Wunner
A toy search engine that searches the web inside your terminal :p
Features
- Implemented in C++14.
- Crawls webpages progressively starting from seed URL(s).
- Parses the documents and the query, trying to generate more appropriate results.
- Builds an index (hash map) for the parsed documents.
- The crawled documents and index are refreshed periodically.
- Autocompletes query using a trie, based on most recently asked queries.
- Maintains two threads, to allow refreshing the index and querying simultaneuosly.
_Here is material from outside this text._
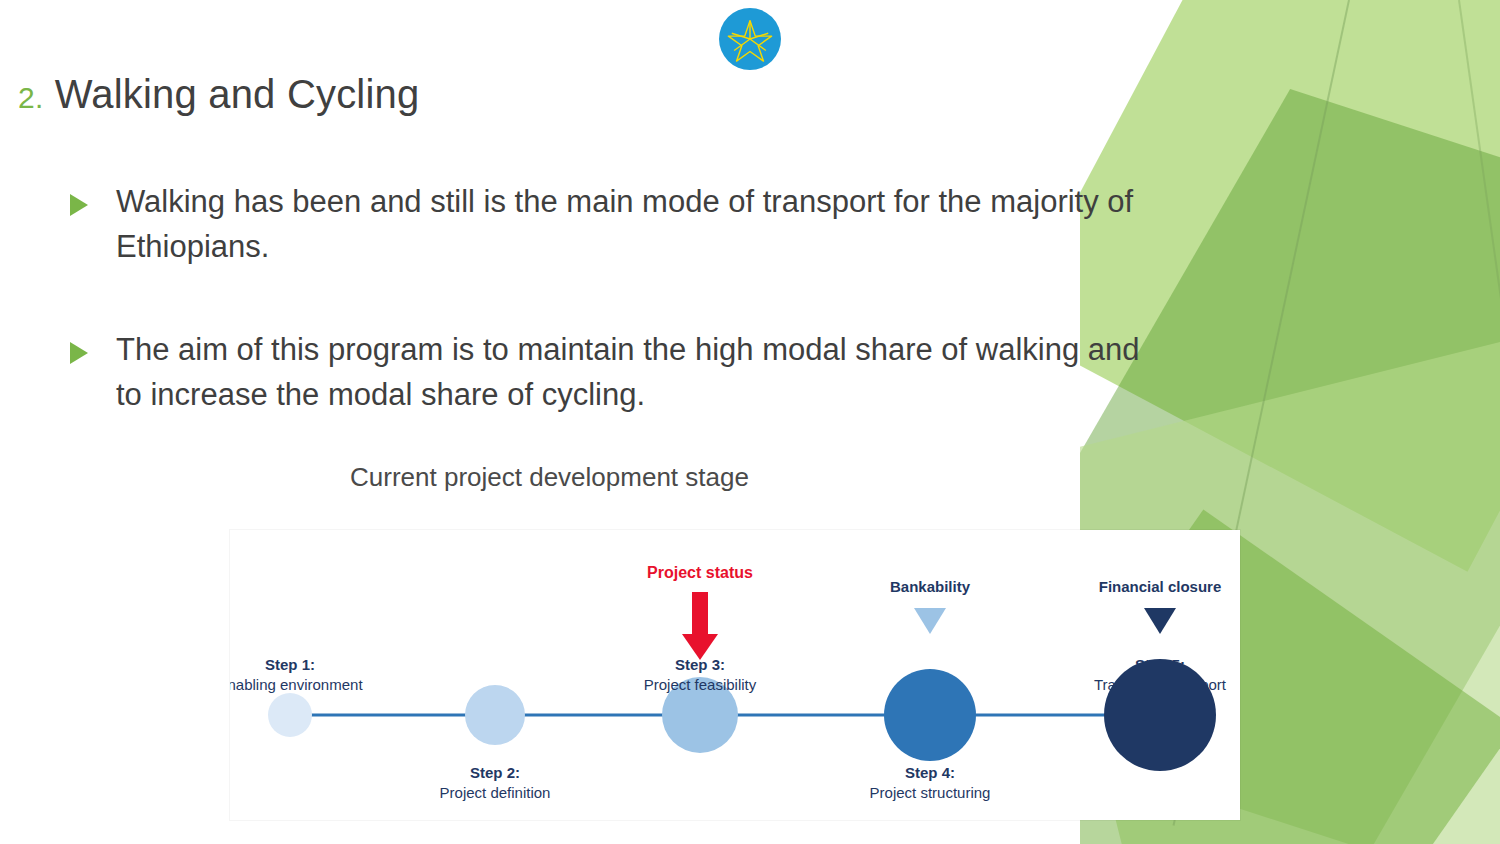2. Walking and Cycling
Walking has been and still is the main mode of transport for the majority of Ethiopians.
The aim of this program is to maintain the high modal share of walking and to increase the modal share of cycling.
Current project development stage
Project status Bankability Financial closure Step 1: Enabling environment Step 2: Project definition Step 3: Project feasibility Step 4: Project structuring Step 5: Transaction support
- Generates most relevant results in order ranked on the basis of harmonic mean of PageRank (to get the importance of webpage) and Okapi BM25 (to get query-based result) algorithm ranks.
- Provides query suggestions (only when the input query does not generate any results), on the basis of common incorrect and correct words. Ranks them using n-gram algorithm and edit-distance DP to compare two strings.
Steps to Run
Command to run : wunner_search (make sure your PWD is the project's root directory)
Add option -f or --fresh as in wunner_search -f to start the search engine afresh (i.e., crawling and indexing again)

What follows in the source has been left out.